Samantha stirs in her sleep and pulls herself closer to him. “You’re going to Terry’s soccer game tomorrow, right?” she murmurs, her eyes still closed, and Ron loves her for it. He loves her so much it makes his chest feel weird, which he thinks is normal. Or maybe it’s a heart condition.
“Yeah,” he says, “We’re going to carpool.”
Samantha hums in affirmation. “That’s good,” she says, “it’ll be good for you to spend time with him.”
He rests his hand on the small of her back. He really hopes so, because he wants to be a good step dad to Terry Jr. He’s trying really hard, even though he doesn’t quite know what to do. He can’t be a real dad just like he couldn’t ever be a real son, and he can’t be who his father wanted or who Terry Jr. wanted, but he tries anyway.
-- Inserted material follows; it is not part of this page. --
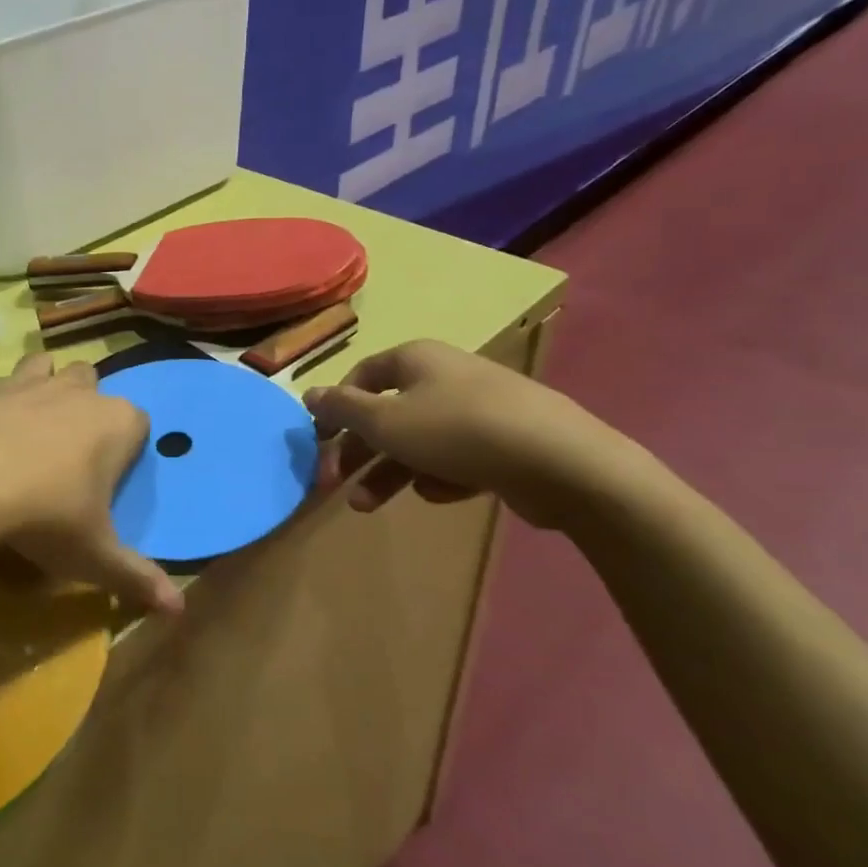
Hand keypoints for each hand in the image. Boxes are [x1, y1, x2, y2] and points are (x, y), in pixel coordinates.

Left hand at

He tries because he loves Samantha and Terry, and he wants to be the kind of dad that’s the opposite of Willy in every way.
But he thinks, deep down, that he’s still waiting for Willy to tell him what to do. He’s still waiting for the consequences of that fishing trip, because there was no outrunning Willy, and one day he will crawl to shore more enraged than Ron had ever seen him.
But he rests his chin atop Samantha’s head and chases the thoughts away. His father’s voice curdled in the back of his head for a brief moment, but he blocks it out. There’s always that version of him somewhere inside him, that crude childish drawing, that boy in the middle of the lake, swimming for shore.
But right now Jurassic Park is starting, and Samantha is curled around him, and he hears Terry Jr laughing on a call from upstairs. And he thinks that maybe this life could be okay, if he can settle down into it. Willy can stay at the bottom of the lake. Maybe he’ll take the lure with him tomorrow and give it to Terry if their team wins.
Maybe Terry would like that, and Ron could tell him about how his father wanted to give it to him, and then the lure could mean Ron and Terry instead of Ron and Willy. He thinks that would be nice.
And if not, then maybe he could just throw the lure into a river somewhere, and the water could carry it back to that lake where Willy was, and he could take it back and know that Ron didn’t need it anymore, he didn’t need it just like he didn’t need him.
It probably wouldn’t happen that way, but it was a nice thought.
But the rain falls on the roof in sheets, and his family is safe and happy, and Willy is somewhere far away. So Ron leans back into the couch, and takes a deep breath, and something within him unfurls, and he is happy.